So what is your PLAN, anyway?

 I’ve been reading a lot of facebook updates on new years resolutions and I think it’s inspiring to see all the wonderful things my friends and family have on the horizon. If you haven’t taken some time to sit down and think about your goals for 2012 – I encourage you to do that right now. You might just have 1 – that’s okay! Just make sure your goal is about YOU, for instance, don’t make a goal of your husband not snoring anymore. That’s his problem 🙂

So I’ve shared that my goal for this year is to lose 30 pounds – and I’m committed. I’ve spent this week acclimating to a new approach to eating. This is part of my plan to a more healthy life so I can live longer and stronger.

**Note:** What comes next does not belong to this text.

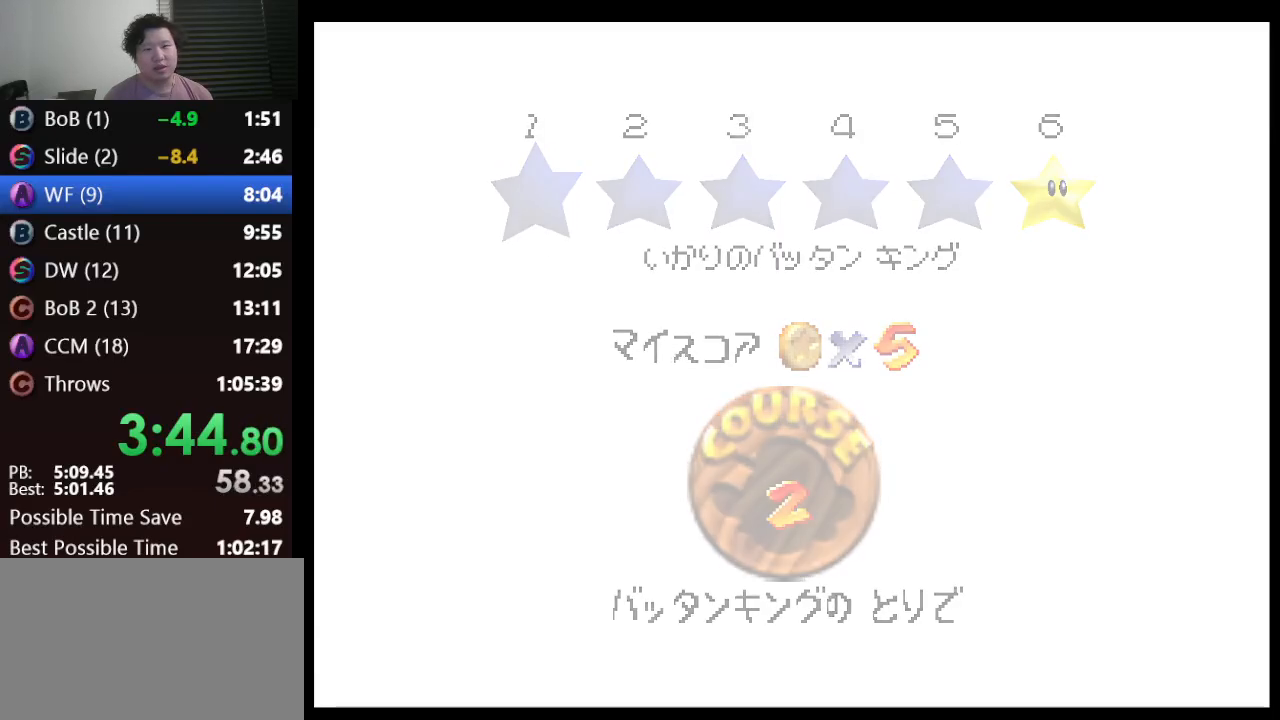
{"buttons": [], "left_stick": "center", "events": []}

What I’m doing is sort of opposite of so many diets I’ve done before in my life. I’m actually eating more food than I was eating before – but the trick of the trade is to eat the right TYPES of food and to keep the make up of your meals varied. I’m utilizing the Exchange System to guide my daily intake – that’s right – no counting calories. So it’s really weird and I’m glad I’ve had a week to spend getting used to the differences. Exchanges are broken down into Starches, Dairy, Fat, Fruit, Vegetables and Meat. When I met with my nutrition guide at TNT Total Fitness, she gave me a breakdown of how I should be incorporating each of these into my diet. For me – a non-fruit eater (I know – weird! But maybe I’ll save it for another post), she picked a break down that only requires me to have 4 servings of fruit a day which is do-able for me via fruit juices/smoothies.

I’m also eating WAY more often – so never having more than 3-4 hours between meals/snacks. My snacks are way more intense than I’m used to – for instance, a few weeks ago I would just have some yogurt as a snack or some goldfish crackers. But now – a snack would mean a sugar free pudding, 2 cup carrots with 1 tbsp of hummus and fruit juice. Wow – way different, huh?

My plan definitely requires PRE-planning, in fact, I’ve already made up my grocery list for the next week. I picked out 7 recipes so I’ll have lunch and dinner for the entire week (minus 1 meal where I get to “cheat”). I’ll be making lots of stuff in advance – particularly my snacks. My plan also includes exercise 5 days a week.

How specific have you gotten with you plan to achieve your goal in 2012?